L'histoire devrait pourtant nous avoir enseigné la défiance vis à vis de nous-même et la puissance infinie de nos égarements, comme ces dépravations misérables qui ont, dans notre passé, poussé l’homme à se révolter, et à s’élever dans le respect de lui-même. Mais cette noble conscience s'est, dans son emportement, écarté progressivement de son sens originel et a fini par en oublier l’existence même de l’injustice et de la misère toujours présentes et toujours pesantes ; l’indifférence s’installant sournoisement comme une insulte à ce siècle moderne.
Ce monde tant idéalisé et si plein de promesses, s’est-il donc, dans son ambition vorace, débarrassé de son véritable humanisme ?
Certes oui ! …et chacun le revendique avec imposture dans un esprit passif où l’intérêt individuel se pose en maître. Là où le vice et la vertu, pourtant si opposés, se sont rapprochés jusqu’à se confondre, dans un profil humain terriblement égoïste et égocentrique.
Ainsi, sous cette « condition humaine » qui se glorifie de son apothéose, se révèle la plus inconsciente des injustices décadentes.
« La lumière naîtra au contact des idées avec les faits et les hommes ».
Mais notre évolution, s’est égarée dans cette grande marche. Les ambitions s’entrechoquent et se confondent dans le tumulte nébuleux d’une société qui se dit arbitrairement humaine et grandissante, mais où, chacun s’efforce de faire valoir ses capacités de jugement et ses fausses compassions, où chacun cherche à imposer, non sans vanité, sa propre force de raison, où l’intérêt individuel règne en maître sur toute chose. Et nous nous perdons ainsi dans notre ascension à la maturité, atrophiant sans conscience, les fondements même de l’idéalisme social au profit de l’intérêt individuel.
Nous revendiquons de grands principes humanistes mais nous nous agitions dans ce décor immense où, au derrière de la scène, nous nous adonnons au culte du pouvoir, de la possession, de l'individualisme et de l’apparence tant notre esprit est débile.
C’est la réalité même, du faux bonheur dans cette vraie société.
La sagesse de l’humilité devrait pourtant nous amener à plus de lucidité à notre encontre et conduire notre esprit à plus de sévérité vis à vis de toute chose et de nous même. Mais tout cela n'est que pure vanité et l'indulgence semble s'imposer comme une première sagesse.Nos dispositions nous échappent et ne méritent probablement pas le procès que l'on en fait.
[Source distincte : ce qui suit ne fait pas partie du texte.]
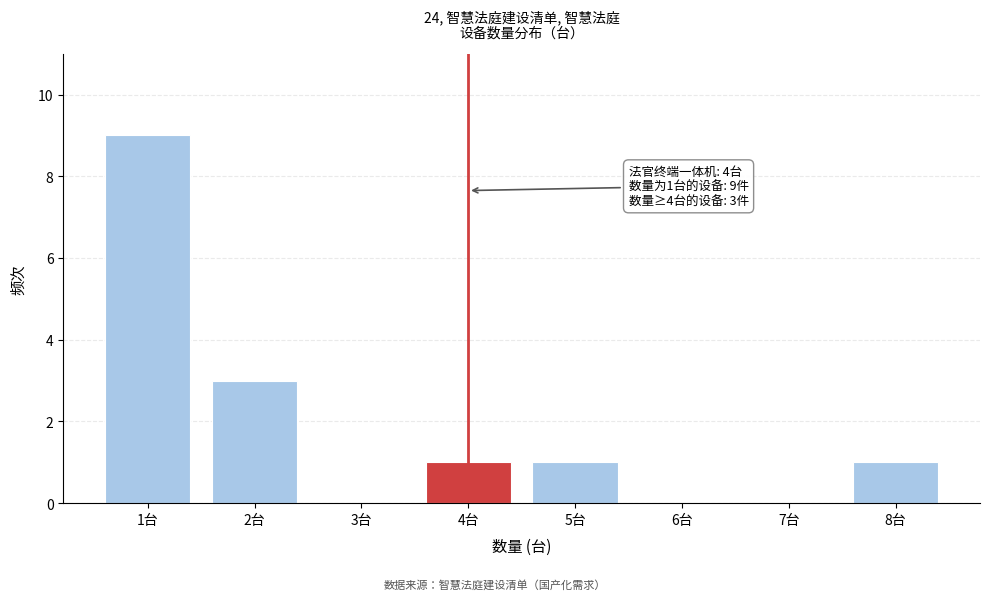

Which range on the x-axis has the tallest bar?

0.5 to 1.5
Nul n’est d'ailleurs vraiment en droit de juger de cette fatale condition humaine qui nous habille tous de façon si différente et tellement ressemblante.
Albert Camus, dans une vision sage l'entendait ainsi : « Pessimiste quant à la condition humaine, je suis optimiste quant à l’homme. ».
Alors contentons-nous, par sagesse, de suivre cette intimité cachée si peu qu’elle se nourrisse de vrais sentiments profonds. Tentons de retrouver toutes nos émotions perdues qui, bien qu’elles puissent altérer notre plénitude, n’en sont pas moins un reflet de nous même. Et gardons-nous de les écarter de nos dispositions, croyant, à tort, avoir surmonté des travers qui n’existent que pour nous disculper des faiblesses du moment.
Et plongeons sans retenue dans cette ultime dévotion, adhérons sans modération à cette ambition de Barrès, « Courrons à la solitude ! Soyons des nouveau-nés ! Dépouillés de nos attitudes, oublieux de nos vanités et de tout ce qui n’est pas notre âme, véritables libérés, nous créerons une atmosphère neuve où nous embellir par de sagaces expérimentations. »
Et enfin, peut-être,… oui, peut-être,… nous pourrons nous sentir apaisés et regarder le monde avec une sérénité reposante et majestueuse… impassible comme Dieu lui-même dirait Rousseau.